(Collected data entries)
::::::::::
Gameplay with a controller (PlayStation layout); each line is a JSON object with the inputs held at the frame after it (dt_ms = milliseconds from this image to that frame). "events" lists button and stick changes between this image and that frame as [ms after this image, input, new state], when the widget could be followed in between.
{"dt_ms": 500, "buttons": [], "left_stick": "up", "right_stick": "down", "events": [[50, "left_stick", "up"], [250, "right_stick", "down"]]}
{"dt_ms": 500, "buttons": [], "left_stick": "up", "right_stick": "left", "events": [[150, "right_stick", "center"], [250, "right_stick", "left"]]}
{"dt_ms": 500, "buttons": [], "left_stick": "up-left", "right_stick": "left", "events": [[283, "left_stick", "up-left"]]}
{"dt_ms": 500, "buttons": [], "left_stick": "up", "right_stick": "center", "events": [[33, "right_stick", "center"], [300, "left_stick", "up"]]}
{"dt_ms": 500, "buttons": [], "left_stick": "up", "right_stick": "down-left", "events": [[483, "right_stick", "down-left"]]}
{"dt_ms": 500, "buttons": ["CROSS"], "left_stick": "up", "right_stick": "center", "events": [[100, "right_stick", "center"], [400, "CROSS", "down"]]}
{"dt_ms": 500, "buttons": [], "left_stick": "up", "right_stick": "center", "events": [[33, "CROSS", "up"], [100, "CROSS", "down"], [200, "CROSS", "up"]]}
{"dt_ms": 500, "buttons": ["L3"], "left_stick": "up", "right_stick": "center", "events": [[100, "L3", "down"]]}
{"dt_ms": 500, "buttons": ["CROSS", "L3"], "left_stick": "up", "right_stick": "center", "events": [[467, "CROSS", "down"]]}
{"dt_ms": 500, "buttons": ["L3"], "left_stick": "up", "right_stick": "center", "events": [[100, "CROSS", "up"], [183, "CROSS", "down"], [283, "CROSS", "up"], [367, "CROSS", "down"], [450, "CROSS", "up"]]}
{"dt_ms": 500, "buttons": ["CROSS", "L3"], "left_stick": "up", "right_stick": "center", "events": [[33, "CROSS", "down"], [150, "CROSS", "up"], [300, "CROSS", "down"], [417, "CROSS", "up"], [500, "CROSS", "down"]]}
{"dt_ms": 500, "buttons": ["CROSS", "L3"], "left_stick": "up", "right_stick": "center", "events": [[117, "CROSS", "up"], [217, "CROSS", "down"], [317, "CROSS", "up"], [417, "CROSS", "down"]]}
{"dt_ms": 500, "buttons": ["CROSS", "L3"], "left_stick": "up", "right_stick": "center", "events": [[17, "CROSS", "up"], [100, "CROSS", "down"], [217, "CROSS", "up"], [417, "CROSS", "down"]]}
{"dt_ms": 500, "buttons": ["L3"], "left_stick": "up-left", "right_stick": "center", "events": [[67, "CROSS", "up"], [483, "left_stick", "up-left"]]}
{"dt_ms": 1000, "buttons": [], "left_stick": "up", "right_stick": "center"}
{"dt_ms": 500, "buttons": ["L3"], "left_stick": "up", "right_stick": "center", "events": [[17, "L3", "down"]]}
::::::::::
Try it: Nothing but an exact repetition of the entries is expected here.

Reply:
Gameplay with a controller (PlayStation layout); each line is a JSON object with the inputs held at the frame after it (dt_ms = milliseconds from this image to that frame). "events" lists button and stick changes between this image and that frame as [ms after this image, input, new state], when the widget could be followed in between.
{"dt_ms": 500, "buttons": [], "left_stick": "up", "right_stick": "down", "events": [[50, "left_stick", "up"], [250, "right_stick", "down"]]}
{"dt_ms": 500, "buttons": [], "left_stick": "up", "right_stick": "left", "events": [[150, "right_stick", "center"], [250, "right_stick", "left"]]}
{"dt_ms": 500, "buttons": [], "left_stick": "up-left", "right_stick": "left", "events": [[283, "left_stick", "up-left"]]}
{"dt_ms": 500, "buttons": [], "left_stick": "up", "right_stick": "center", "events": [[33, "right_stick", "center"], [300, "left_stick", "up"]]}
{"dt_ms": 500, "buttons": [], "left_stick": "up", "right_stick": "down-left", "events": [[483, "right_stick", "down-left"]]}
{"dt_ms": 500, "buttons": ["CROSS"], "left_stick": "up", "right_stick": "center", "events": [[100, "right_stick", "center"], [400, "CROSS", "down"]]}
{"dt_ms": 500, "buttons": [], "left_stick": "up", "right_stick": "center", "events": [[33, "CROSS", "up"], [100, "CROSS", "down"], [200, "CROSS", "up"]]}
{"dt_ms": 500, "buttons": ["L3"], "left_stick": "up", "right_stick": "center", "events": [[100, "L3", "down"]]}
{"dt_ms": 500, "buttons": ["CROSS", "L3"], "left_stick": "up", "right_stick": "center", "events": [[467, "CROSS", "down"]]}
{"dt_ms": 500, "buttons": ["L3"], "left_stick": "up", "right_stick": "center", "events": [[100, "CROSS", "up"], [183, "CROSS", "down"], [283, "CROSS", "up"], [367, "CROSS", "down"], [450, "CROSS", "up"]]}
{"dt_ms": 500, "buttons": ["CROSS", "L3"], "left_stick": "up", "right_stick": "center", "events": [[33, "CROSS", "down"], [150, "CROSS", "up"], [300, "CROSS", "down"], [417, "CROSS", "up"], [500, "CROSS", "down"]]}
{"dt_ms": 500, "buttons": ["CROSS", "L3"], "left_stick": "up", "right_stick": "center", "events": [[117, "CROSS", "up"], [217, "CROSS", "down"], [317, "CROSS", "up"], [417, "CROSS", "down"]]}
{"dt_ms": 500, "buttons": ["CROSS", "L3"], "left_stick": "up", "right_stick": "center", "events": [[17, "CROSS", "up"], [100, "CROSS", "down"], [217, "CROSS", "up"], [417, "CROSS", "down"]]}
{"dt_ms": 500, "buttons": ["L3"], "left_stick": "up-left", "right_stick": "center", "events": [[67, "CROSS", "up"], [483, "left_stick", "up-left"]]}
{"dt_ms": 1000, "buttons": [], "left_stick": "up", "right_stick": "center"}
{"dt_ms": 500, "buttons": ["L3"], "left_stick": "up", "right_stick": "center", "events": [[17, "L3", "down"]]}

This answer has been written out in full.